■ **What needs to be done**:
Print the entries below in their entirety, exactly as they are written.
━━━━━━━━━━
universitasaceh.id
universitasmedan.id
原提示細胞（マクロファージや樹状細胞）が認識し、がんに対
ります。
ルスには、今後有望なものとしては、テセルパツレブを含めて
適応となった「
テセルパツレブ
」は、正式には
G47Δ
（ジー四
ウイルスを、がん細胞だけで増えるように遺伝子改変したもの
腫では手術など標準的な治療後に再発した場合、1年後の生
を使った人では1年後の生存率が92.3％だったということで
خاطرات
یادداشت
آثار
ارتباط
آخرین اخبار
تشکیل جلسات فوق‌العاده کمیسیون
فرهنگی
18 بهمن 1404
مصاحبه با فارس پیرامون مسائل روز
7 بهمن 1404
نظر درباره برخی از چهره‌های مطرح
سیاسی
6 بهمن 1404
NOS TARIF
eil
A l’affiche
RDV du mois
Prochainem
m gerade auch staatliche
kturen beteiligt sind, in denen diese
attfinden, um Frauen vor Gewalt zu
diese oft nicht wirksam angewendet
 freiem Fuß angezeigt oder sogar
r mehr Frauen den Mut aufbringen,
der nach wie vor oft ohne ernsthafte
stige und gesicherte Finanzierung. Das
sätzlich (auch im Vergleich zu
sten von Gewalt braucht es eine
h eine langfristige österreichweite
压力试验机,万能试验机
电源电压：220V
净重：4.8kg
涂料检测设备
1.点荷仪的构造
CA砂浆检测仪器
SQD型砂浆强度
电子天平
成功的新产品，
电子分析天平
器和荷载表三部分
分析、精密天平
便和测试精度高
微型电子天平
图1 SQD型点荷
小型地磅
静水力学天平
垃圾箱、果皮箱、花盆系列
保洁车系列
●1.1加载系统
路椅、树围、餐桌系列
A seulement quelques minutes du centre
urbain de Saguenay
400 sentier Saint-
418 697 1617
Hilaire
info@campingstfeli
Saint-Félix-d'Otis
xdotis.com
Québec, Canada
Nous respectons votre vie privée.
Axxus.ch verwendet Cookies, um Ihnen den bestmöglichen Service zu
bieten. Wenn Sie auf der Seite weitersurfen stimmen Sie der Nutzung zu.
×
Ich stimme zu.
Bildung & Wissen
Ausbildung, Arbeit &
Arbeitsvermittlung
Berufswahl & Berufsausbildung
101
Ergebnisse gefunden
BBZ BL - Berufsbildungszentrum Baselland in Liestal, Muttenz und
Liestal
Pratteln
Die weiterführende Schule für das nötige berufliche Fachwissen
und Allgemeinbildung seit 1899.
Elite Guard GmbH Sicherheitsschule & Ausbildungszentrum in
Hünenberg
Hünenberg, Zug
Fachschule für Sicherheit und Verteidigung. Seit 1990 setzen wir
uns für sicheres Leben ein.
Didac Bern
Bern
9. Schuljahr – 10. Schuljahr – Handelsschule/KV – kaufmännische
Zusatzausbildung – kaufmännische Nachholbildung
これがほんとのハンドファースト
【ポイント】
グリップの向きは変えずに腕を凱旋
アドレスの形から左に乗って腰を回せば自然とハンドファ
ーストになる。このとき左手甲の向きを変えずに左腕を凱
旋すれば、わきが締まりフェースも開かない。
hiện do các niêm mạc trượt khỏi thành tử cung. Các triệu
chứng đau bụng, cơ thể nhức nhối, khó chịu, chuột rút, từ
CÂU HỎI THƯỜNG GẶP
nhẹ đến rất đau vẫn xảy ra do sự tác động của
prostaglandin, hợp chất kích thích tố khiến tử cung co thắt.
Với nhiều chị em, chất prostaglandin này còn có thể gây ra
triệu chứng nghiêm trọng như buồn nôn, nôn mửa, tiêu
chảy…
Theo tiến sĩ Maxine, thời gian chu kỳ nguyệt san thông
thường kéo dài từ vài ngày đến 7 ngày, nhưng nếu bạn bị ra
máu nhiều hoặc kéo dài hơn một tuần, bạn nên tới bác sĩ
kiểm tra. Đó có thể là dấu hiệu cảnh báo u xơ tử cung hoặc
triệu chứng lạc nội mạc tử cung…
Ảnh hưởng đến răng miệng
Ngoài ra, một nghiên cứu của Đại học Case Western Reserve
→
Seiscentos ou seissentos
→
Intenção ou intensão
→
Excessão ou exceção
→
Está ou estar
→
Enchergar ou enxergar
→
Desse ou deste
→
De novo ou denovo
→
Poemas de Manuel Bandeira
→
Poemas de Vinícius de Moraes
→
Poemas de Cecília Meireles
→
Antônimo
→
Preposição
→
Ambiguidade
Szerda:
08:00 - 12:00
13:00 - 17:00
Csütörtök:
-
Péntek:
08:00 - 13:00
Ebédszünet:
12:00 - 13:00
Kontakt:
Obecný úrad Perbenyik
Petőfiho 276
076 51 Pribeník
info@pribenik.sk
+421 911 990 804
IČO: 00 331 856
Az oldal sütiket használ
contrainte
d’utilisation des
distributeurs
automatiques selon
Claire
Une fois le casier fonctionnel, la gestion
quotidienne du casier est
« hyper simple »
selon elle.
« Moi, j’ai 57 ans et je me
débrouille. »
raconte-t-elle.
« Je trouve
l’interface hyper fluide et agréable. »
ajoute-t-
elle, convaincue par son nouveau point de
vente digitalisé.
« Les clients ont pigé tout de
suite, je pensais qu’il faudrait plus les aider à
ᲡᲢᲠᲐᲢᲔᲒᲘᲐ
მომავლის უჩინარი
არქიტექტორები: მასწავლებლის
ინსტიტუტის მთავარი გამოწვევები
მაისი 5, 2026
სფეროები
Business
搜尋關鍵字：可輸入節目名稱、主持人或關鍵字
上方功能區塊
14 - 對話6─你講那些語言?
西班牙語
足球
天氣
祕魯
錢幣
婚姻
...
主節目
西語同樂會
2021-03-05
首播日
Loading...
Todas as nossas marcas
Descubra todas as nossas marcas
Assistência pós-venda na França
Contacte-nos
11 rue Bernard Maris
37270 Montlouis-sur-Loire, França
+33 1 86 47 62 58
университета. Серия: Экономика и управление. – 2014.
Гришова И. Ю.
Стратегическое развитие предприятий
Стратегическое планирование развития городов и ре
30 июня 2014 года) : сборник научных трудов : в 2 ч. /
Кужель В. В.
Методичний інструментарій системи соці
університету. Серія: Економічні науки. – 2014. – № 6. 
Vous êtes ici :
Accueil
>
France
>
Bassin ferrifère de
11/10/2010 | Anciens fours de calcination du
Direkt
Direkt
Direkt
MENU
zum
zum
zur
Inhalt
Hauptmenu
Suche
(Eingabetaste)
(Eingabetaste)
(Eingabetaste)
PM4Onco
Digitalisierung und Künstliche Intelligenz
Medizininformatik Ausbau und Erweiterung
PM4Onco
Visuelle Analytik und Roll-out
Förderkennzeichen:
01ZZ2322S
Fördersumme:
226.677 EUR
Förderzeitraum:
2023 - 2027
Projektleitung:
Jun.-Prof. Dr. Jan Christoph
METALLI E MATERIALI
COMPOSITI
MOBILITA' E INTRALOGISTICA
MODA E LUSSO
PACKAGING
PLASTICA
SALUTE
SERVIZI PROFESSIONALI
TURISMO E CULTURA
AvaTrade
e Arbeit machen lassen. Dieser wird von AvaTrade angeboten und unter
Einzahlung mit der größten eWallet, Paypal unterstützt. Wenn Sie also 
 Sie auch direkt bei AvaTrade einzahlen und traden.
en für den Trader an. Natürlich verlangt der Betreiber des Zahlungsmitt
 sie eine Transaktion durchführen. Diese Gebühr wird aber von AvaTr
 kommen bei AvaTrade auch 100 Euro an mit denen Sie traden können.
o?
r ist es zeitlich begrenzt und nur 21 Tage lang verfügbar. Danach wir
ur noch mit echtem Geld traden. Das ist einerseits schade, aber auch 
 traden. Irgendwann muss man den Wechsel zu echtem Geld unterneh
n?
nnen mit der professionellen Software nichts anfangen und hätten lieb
━━━━━━━━━━
■ **Solution below**:
universitasaceh.id
universitasmedan.id
原提示細胞（マクロファージや樹状細胞）が認識し、がんに対
ります。
ルスには、今後有望なものとしては、テセルパツレブを含めて
適応となった「
テセルパツレブ
」は、正式には
G47Δ
（ジー四
ウイルスを、がん細胞だけで増えるように遺伝子改変したもの
腫では手術など標準的な治療後に再発した場合、1年後の生
を使った人では1年後の生存率が92.3％だったということで
خاطرات
یادداشت
آثار
ارتباط
آخرین اخبار
تشکیل جلسات فوق‌العاده کمیسیون
فرهنگی
18 بهمن 1404
مصاحبه با فارس پیرامون مسائل روز
7 بهمن 1404
نظر درباره برخی از چهره‌های مطرح
سیاسی
6 بهمن 1404
NOS TARIF
eil
A l’affiche
RDV du mois
Prochainem
m gerade auch staatliche
kturen beteiligt sind, in denen diese
attfinden, um Frauen vor Gewalt zu
diese oft nicht wirksam angewendet
 freiem Fuß angezeigt oder sogar
r mehr Frauen den Mut aufbringen,
der nach wie vor oft ohne ernsthafte
stige und gesicherte Finanzierung. Das
sätzlich (auch im Vergleich zu
sten von Gewalt braucht es eine
h eine langfristige österreichweite
压力试验机,万能试验机
电源电压：220V
净重：4.8kg
涂料检测设备
1.点荷仪的构造
CA砂浆检测仪器
SQD型砂浆强度
电子天平
成功的新产品，
电子分析天平
器和荷载表三部分
分析、精密天平
便和测试精度高
微型电子天平
图1 SQD型点荷
小型地磅
静水力学天平
垃圾箱、果皮箱、花盆系列
保洁车系列
●1.1加载系统
路椅、树围、餐桌系列
A seulement quelques minutes du centre
urbain de Saguenay
400 sentier Saint-
418 697 1617
Hilaire
info@campingstfeli
Saint-Félix-d'Otis
xdotis.com
Québec, Canada
Nous respectons votre vie privée.
Axxus.ch verwendet Cookies, um Ihnen den bestmöglichen Service zu
bieten. Wenn Sie auf der Seite weitersurfen stimmen Sie der Nutzung zu.
×
Ich stimme zu.
Bildung & Wissen
Ausbildung, Arbeit &
Arbeitsvermittlung
Berufswahl & Berufsausbildung
101
Ergebnisse gefunden
BBZ BL - Berufsbildungszentrum Baselland in Liestal, Muttenz und
Liestal
Pratteln
Die weiterführende Schule für das nötige berufliche Fachwissen
und Allgemeinbildung seit 1899.
Elite Guard GmbH Sicherheitsschule & Ausbildungszentrum in
Hünenberg
Hünenberg, Zug
Fachschule für Sicherheit und Verteidigung. Seit 1990 setzen wir
uns für sicheres Leben ein.
Didac Bern
Bern
9. Schuljahr – 10. Schuljahr – Handelsschule/KV – kaufmännische
Zusatzausbildung – kaufmännische Nachholbildung
これがほんとのハンドファースト
【ポイント】
グリップの向きは変えずに腕を凱旋
アドレスの形から左に乗って腰を回せば自然とハンドファ
ーストになる。このとき左手甲の向きを変えずに左腕を凱
旋すれば、わきが締まりフェースも開かない。
hiện do các niêm mạc trượt khỏi thành tử cung. Các triệu
chứng đau bụng, cơ thể nhức nhối, khó chịu, chuột rút, từ
CÂU HỎI THƯỜNG GẶP
nhẹ đến rất đau vẫn xảy ra do sự tác động của
prostaglandin, hợp chất kích thích tố khiến tử cung co thắt.
Với nhiều chị em, chất prostaglandin này còn có thể gây ra
triệu chứng nghiêm trọng như buồn nôn, nôn mửa, tiêu
chảy…
Theo tiến sĩ Maxine, thời gian chu kỳ nguyệt san thông
thường kéo dài từ vài ngày đến 7 ngày, nhưng nếu bạn bị ra
máu nhiều hoặc kéo dài hơn một tuần, bạn nên tới bác sĩ
kiểm tra. Đó có thể là dấu hiệu cảnh báo u xơ tử cung hoặc
triệu chứng lạc nội mạc tử cung…
Ảnh hưởng đến răng miệng
Ngoài ra, một nghiên cứu của Đại học Case Western Reserve
→
Seiscentos ou seissentos
→
Intenção ou intensão
→
Excessão ou exceção
→
Está ou estar
→
Enchergar ou enxergar
→
Desse ou deste
→
De novo ou denovo
→
Poemas de Manuel Bandeira
→
Poemas de Vinícius de Moraes
→
Poemas de Cecília Meireles
→
Antônimo
→
Preposição
→
Ambiguidade
Szerda:
08:00 - 12:00
13:00 - 17:00
Csütörtök:
-
Péntek:
08:00 - 13:00
Ebédszünet:
12:00 - 13:00
Kontakt:
Obecný úrad Perbenyik
Petőfiho 276
076 51 Pribeník
info@pribenik.sk
+421 911 990 804
IČO: 00 331 856
Az oldal sütiket használ
contrainte
d’utilisation des
distributeurs
automatiques selon
Claire
Une fois le casier fonctionnel, la gestion
quotidienne du casier est
« hyper simple »
selon elle.
« Moi, j’ai 57 ans et je me
débrouille. »
raconte-t-elle.
« Je trouve
l’interface hyper fluide et agréable. »
ajoute-t-
elle, convaincue par son nouveau point de
vente digitalisé.
« Les clients ont pigé tout de
suite, je pensais qu’il faudrait plus les aider à
ᲡᲢᲠᲐᲢᲔᲒᲘᲐ
მომავლის უჩინარი
არქიტექტორები: მასწავლებლის
ინსტიტუტის მთავარი გამოწვევები
მაისი 5, 2026
სფეროები
Business
搜尋關鍵字：可輸入節目名稱、主持人或關鍵字
上方功能區塊
14 - 對話6─你講那些語言?
西班牙語
足球
天氣
祕魯
錢幣
婚姻
...
主節目
西語同樂會
2021-03-05
首播日
Loading...
Todas as nossas marcas
Descubra todas as nossas marcas
Assistência pós-venda na França
Contacte-nos
11 rue Bernard Maris
37270 Montlouis-sur-Loire, França
+33 1 86 47 62 58
университета. Серия: Экономика и управление. – 2014.
Гришова И. Ю.
Стратегическое развитие предприятий
Стратегическое планирование развития городов и ре
30 июня 2014 года) : сборник научных трудов : в 2 ч. /
Кужель В. В.
Методичний інструментарій системи соці
університету. Серія: Економічні науки. – 2014. – № 6. 
Vous êtes ici :
Accueil
>
France
>
Bassin ferrifère de
11/10/2010 | Anciens fours de calcination du
Direkt
Direkt
Direkt
MENU
zum
zum
zur
Inhalt
Hauptmenu
Suche
(Eingabetaste)
(Eingabetaste)
(Eingabetaste)
PM4Onco
Digitalisierung und Künstliche Intelligenz
Medizininformatik Ausbau und Erweiterung
PM4Onco
Visuelle Analytik und Roll-out
Förderkennzeichen:
01ZZ2322S
Fördersumme:
226.677 EUR
Förderzeitraum:
2023 - 2027
Projektleitung:
Jun.-Prof. Dr. Jan Christoph
METALLI E MATERIALI
COMPOSITI
MOBILITA' E INTRALOGISTICA
MODA E LUSSO
PACKAGING
PLASTICA
SALUTE
SERVIZI PROFESSIONALI
TURISMO E CULTURA
AvaTrade
e Arbeit machen lassen. Dieser wird von AvaTrade angeboten und unter
Einzahlung mit der größten eWallet, Paypal unterstützt. Wenn Sie also 
 Sie auch direkt bei AvaTrade einzahlen und traden.
en für den Trader an. Natürlich verlangt der Betreiber des Zahlungsmitt
 sie eine Transaktion durchführen. Diese Gebühr wird aber von AvaTr
 kommen bei AvaTrade auch 100 Euro an mit denen Sie traden können.
o?
r ist es zeitlich begrenzt und nur 21 Tage lang verfügbar. Danach wir
ur noch mit echtem Geld traden. Das ist einerseits schade, aber auch 
 traden. Irgendwann muss man den Wechsel zu echtem Geld unterneh
n?
nnen mit der professionellen Software nichts anfangen und hätten lieb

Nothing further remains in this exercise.